═════ Source data ═════

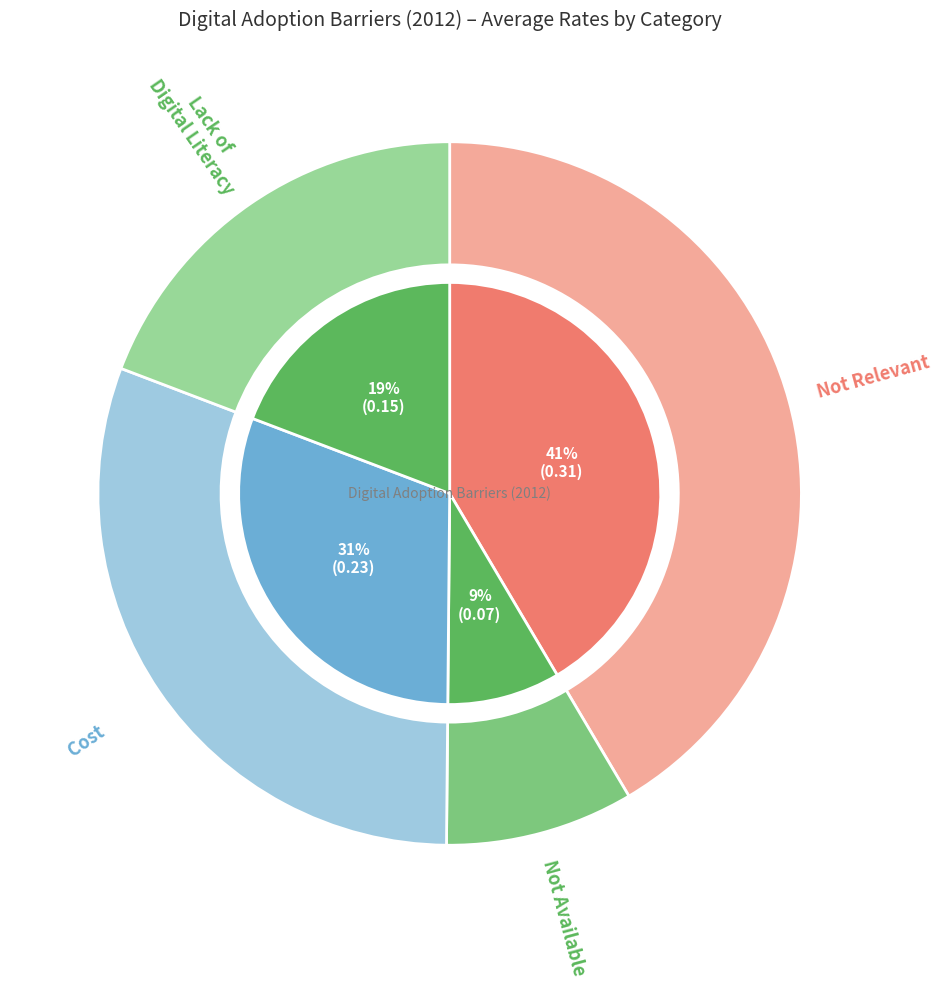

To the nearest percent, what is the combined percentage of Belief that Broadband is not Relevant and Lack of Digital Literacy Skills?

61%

═════
═════ Source data ═════

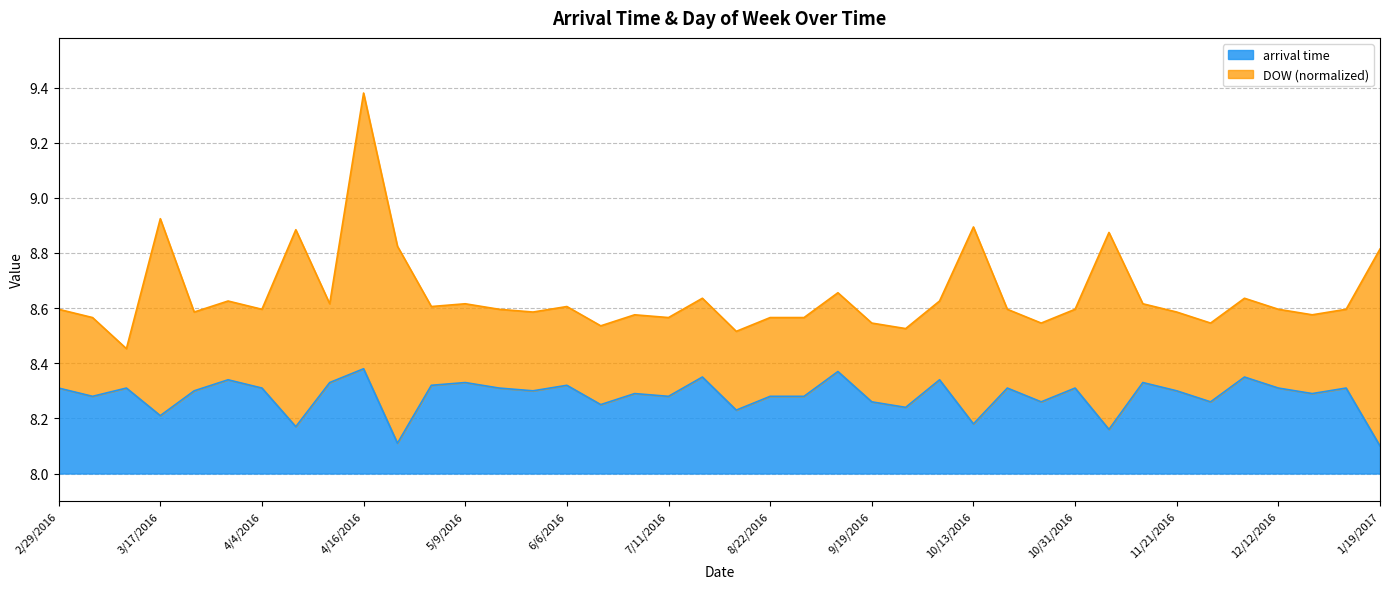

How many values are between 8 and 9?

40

═════
═════ Source data ═════

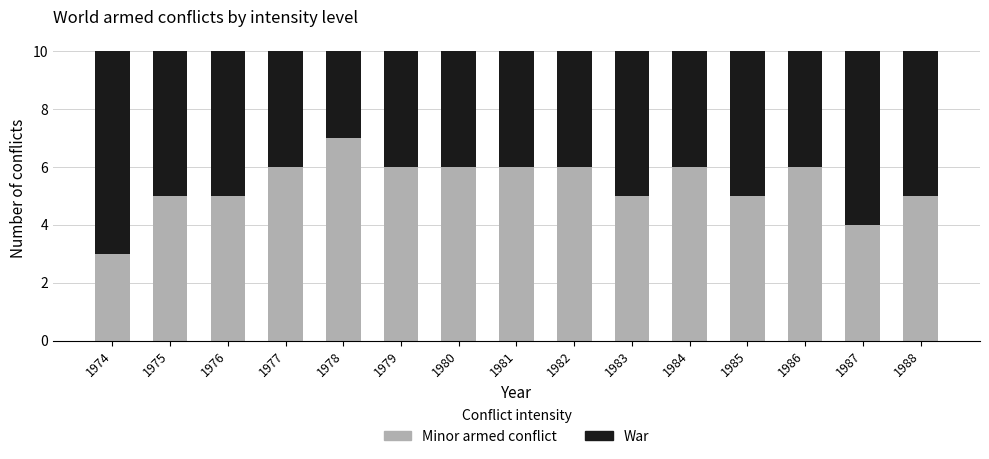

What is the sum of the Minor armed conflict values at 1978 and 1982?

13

═════

Gather every line in the records that contains the word "values" and copy each one out in full.

• Response to this exercise:
How many values are between 8 and 9?
What is the sum of the Minor armed conflict values at 1978 and 1982?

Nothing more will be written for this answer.